Source material:

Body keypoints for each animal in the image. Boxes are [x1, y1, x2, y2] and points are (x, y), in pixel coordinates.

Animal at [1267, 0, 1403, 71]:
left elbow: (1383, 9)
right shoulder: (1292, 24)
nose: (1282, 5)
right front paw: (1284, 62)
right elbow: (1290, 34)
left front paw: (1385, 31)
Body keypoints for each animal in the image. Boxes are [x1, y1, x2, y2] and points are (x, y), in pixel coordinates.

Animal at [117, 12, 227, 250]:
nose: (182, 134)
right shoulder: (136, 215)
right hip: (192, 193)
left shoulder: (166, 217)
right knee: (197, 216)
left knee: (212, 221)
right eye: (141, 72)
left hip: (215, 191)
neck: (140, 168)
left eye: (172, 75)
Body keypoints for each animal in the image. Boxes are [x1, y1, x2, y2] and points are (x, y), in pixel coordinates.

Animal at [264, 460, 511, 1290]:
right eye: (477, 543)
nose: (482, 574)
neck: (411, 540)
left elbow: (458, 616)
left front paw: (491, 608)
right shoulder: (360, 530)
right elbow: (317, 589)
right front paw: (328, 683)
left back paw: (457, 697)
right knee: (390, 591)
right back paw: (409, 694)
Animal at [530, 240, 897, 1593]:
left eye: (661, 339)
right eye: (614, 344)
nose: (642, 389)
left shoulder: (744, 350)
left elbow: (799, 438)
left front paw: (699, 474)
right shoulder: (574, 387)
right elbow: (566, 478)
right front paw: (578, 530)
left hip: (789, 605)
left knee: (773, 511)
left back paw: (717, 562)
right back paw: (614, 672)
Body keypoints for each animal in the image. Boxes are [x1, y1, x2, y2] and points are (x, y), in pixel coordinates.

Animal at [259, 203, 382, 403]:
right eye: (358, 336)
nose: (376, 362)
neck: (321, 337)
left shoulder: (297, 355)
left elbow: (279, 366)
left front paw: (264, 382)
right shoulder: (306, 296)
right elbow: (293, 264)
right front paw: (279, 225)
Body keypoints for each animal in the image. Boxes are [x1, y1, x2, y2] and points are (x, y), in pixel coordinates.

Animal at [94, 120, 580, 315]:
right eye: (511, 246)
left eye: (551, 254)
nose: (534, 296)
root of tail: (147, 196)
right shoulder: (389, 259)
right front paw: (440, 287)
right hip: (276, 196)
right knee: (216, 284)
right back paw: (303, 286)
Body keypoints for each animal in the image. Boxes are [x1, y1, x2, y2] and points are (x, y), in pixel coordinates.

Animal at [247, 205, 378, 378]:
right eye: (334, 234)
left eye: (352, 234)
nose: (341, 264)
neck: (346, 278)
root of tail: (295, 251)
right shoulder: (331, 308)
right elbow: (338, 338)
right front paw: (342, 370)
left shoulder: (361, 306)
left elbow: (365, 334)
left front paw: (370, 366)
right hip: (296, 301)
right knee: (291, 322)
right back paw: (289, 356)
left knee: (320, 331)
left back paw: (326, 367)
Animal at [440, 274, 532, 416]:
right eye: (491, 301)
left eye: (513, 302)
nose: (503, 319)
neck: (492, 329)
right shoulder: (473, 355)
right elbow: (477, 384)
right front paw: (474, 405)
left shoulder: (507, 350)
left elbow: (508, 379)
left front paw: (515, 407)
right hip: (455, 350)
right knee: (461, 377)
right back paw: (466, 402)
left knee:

Work task:
Show every line of the listing that includes the word "back".

Problem solution:
left back paw: (457, 697)
right back paw: (409, 694)
left back paw: (717, 562)
right back paw: (614, 672)
right back paw: (303, 286)
right back paw: (289, 356)
left back paw: (326, 367)
right back paw: (466, 402)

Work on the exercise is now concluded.